Passion Play in Kolkata
Image: Ronny Roy for Forbes India
t all began with a kick of the ball. In 1877, when Calcutta was still capital of British India, 10-year-old Nagendra Prasad Sarbadhikari was mesmerised by a ball game being played by Europeans in the vast open grounds in the heart of the city. He descended from the carriage taking his mother to the riverfront and watched from the sidelines. At some point, when the ball rolled over to him, Nagendra Prasad picked it up and, on being encouraged by a European player, kicked it back to the playing arena. That, it is said — if apocryphally — was the first time an Indian kicked a football. The Indian, it so happened, was also a Bengali.
Widely regarded as the father of Indian football, Nagendra Prasad went on to set up a string of football clubs in Calcutta. Gradually, a clutch of native Bengali clubs led or patronised by Nagendra Prasad – Boys Sporting, Friends, Presidency, Wellington and Sovabazar – began to challenge the British monopoly of the field.
Then came the triumphs. Sovabazar Club opened the native account with a stunning 2-1 win over the East Surrey Regiment in the Trades Cup of 1892. A year later, Fort William Arsenal — a team made up of Indian workers — won the Coochbehar Cup. The feat would be repeated by Mohun Bagan club (established in 1889) in 1904 and 1905; in 1905, they would also win the Gladstone Cup. Between 1906 and 1908, Mohun Bagan would pull off a hattrick of victories at the British-instituted Trades Cup. The victories cemented the relationship of Bengalis with football, based on the belief that, on the field, the Bengalis could better the British.
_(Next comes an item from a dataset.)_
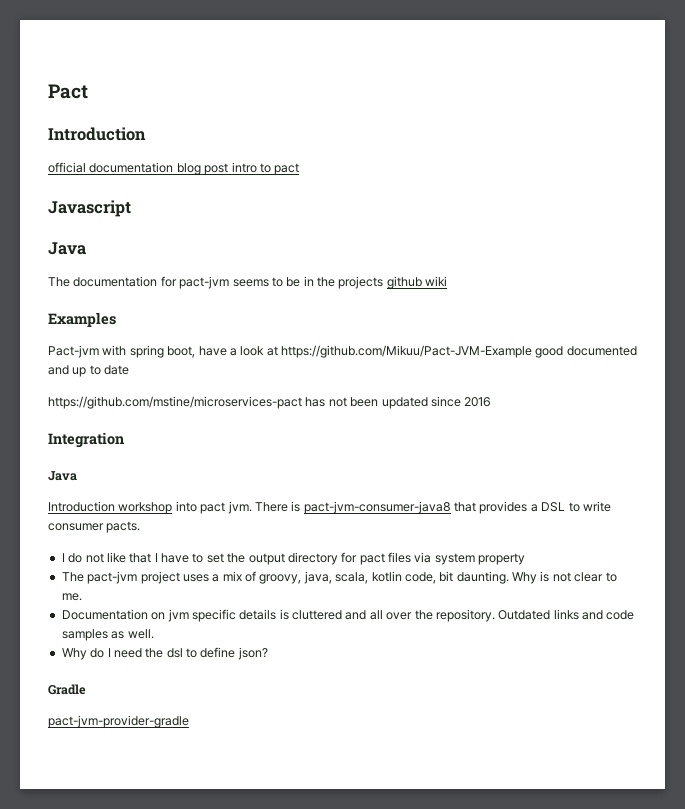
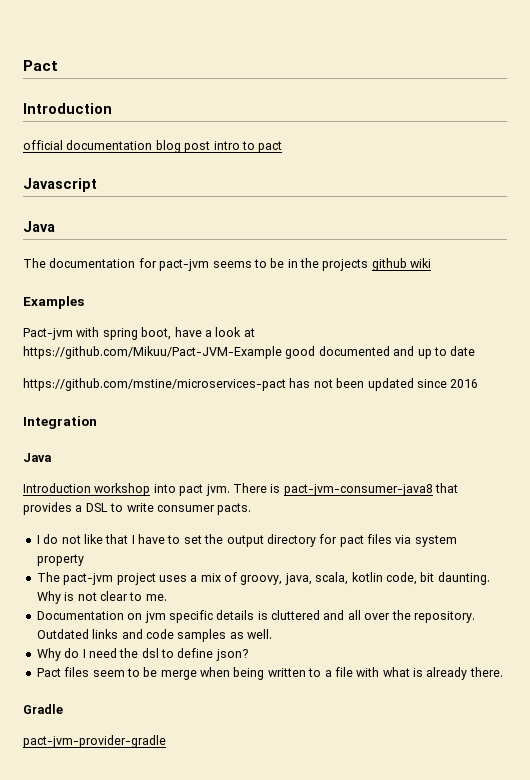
(268, 653) none -> [36,667,503,680] // Pact files seem to be merge when being written to a file with what is already there.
The stage was thus set for the ultimate assault. When Mohun Bagan lifted the IFA Shield in 1911 beating the all-British East Yorkshire Regiment in the final after overpowering four other British teams, the victory transformed football’s status in Kolkata, notes Boria Majumdar, sports scholar and author of Goalless: The Story of a Unique Footballing Nation, “from a relatively insignificant leisure pastime to an important cultural institution with redefined socio-political meanings”.
For Indians of the era, there was no sporting moment more significant than Mohun Bagan’s 1911 triumph, especially as it played out in the backdrop of the 1905 partition of Bengal and the decision to move the capital from Calcutta to Delhi. “It galvanised Bengalis like never before and fuelled their nationalistic pride. Football was seen as a powerful tool against the British,” says former India football captain P.K. Banerjee. After Mohun Bagan’s 1911 IFA Shield victory – the centenary of which is being celebrated this year – football found a permanent space in the Bengali imagination, Banerjee adds.
As a player, Banerjee was an important member of the Indian side that won gold in the 1962 Jakarta Asian Games and the 1956 Melbourne Olympics, when India reached the semifinal, a first for an Asian team. Despite being a local boy, Banerjee spent only one year in Mohun Bagan and never played for East Bengal, the other Kolkata giant: For most of his career, he represented Eastern Railway. “I had an insatiable hunger for football,” Banerjee explains the lacuna somewhat obliquely. “It wasn’t necessary for me to play for the big two clubs.”
So it seems a bit of an overstatement when an East Bengal club official declares that “if one is a Bengali, one has to either support Mohun Bagan or East Bengal”. Banerjee isn’t alone in his pure devotion to the game; nor is it an anachronistic emotion.
A day before a crucial I-League match between the two traditional Kolkata rivals, I bump into Sanjay Mazumdar at the East Bengal grounds. One of a handful of spectators for a Aryan-BNR local league match, Mazumdar has his eye on the ball and his heart with BNR. It is a team he once represented and in which he has invested his support for life. He knows (former Indian football stars) “Balaram and Appalaraju went on to play for the nation after representing BNR” but can’t remember when BNR last topped the Calcutta League or even came close. Yet, his support for BNR is unstinting and unconditional.
As he speaks, a cheer rings out from the northern end of the field: BNR has scored. Mazumdar looks distraught at having missed the goalmouth action. “I think Asim scored,” he mutters. “Now they should go for a 4-2-4 formation.”
Then, dragging his attention away from the field, he says, “I come from a poor family. As a child, I dreamt of being a footballer, not only because I loved the game but also because I’d be able to get a Railways job in the sports quota.”